Die europäische Dimension des Holocaust

Abgesehen vom Massaker von Babi Jar und dem Ghetto Lemberg ist der Holocaust in der Ukraine in der deutschen Wahrnehmung nahezu unbekannt. Aber ein Viertel aller Opfer des Massenmordes an den europäischen Jüdinnen und Juden stammt aus jenem Gebiet, das heute zur Ukraine gehört. Unmittelbar nach dem deutschen Angriff auf die Sowjetunion begann der Massenmord an den Juden in der Ukraine, der vor allem zwischen August 1941 und November 1942 stattfand.
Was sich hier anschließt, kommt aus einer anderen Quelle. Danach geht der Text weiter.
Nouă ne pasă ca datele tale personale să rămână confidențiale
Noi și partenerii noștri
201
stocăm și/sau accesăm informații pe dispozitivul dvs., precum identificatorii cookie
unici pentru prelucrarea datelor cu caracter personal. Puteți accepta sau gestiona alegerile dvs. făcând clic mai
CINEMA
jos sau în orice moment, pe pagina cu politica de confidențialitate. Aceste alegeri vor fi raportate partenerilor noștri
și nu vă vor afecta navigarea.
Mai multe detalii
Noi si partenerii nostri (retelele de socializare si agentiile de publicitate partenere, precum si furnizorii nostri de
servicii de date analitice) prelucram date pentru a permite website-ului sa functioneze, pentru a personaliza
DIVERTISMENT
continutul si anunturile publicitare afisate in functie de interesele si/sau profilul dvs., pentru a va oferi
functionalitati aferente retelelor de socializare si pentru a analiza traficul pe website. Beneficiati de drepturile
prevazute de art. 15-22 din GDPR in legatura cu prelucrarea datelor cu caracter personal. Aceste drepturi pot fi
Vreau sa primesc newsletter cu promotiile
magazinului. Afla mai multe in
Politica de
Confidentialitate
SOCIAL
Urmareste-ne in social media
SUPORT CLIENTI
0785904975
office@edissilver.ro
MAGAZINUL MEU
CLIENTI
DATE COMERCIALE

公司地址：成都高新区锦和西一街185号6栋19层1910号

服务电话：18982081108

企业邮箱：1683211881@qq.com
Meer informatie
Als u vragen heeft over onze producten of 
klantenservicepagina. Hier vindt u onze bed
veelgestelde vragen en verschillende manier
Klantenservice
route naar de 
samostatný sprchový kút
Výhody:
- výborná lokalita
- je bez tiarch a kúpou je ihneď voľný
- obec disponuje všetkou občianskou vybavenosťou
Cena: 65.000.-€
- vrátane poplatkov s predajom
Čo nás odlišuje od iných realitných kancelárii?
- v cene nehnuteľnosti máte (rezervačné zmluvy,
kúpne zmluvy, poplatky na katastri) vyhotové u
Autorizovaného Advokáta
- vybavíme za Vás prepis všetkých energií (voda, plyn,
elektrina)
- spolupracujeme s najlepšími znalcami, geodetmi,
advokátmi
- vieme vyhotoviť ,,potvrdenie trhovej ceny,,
Der Vortrag zeichnet den aktuellen Kenntnisstand über den Holocaust in der Ukraine nach und fragt nach Reaktionen der Jüdinnen und Juden und nach dem Verhalten der nichtjüdischen Gesellschaft unter einer radikalen Besatzung.

Die Veranstaltung findet in Kooperation mit dem Jüdischen Museum Augsburg-Schwaben, dem Bukowina-Institut an der Universität Augsburg und dem Lehrstuhl für Neuere und Neueste Geschichte der Universität Augsburg statt.

Vortrag von Dieter Pohl (Alpen-Adria-Universität Klagenfurt / Mitglied des Herausgebergremiums der Reihe "Die Verfolgung und Ermordung der Europäischen Juden durch das nationalsozialistische Deutschland, 1933-1945").

ORT
Bukowina-Institut an der Universität Augsburg
Alter Postweg 97a
86159 Augsburg

ANMELDUNG
Eine Anmeldung ist nicht erforderlich.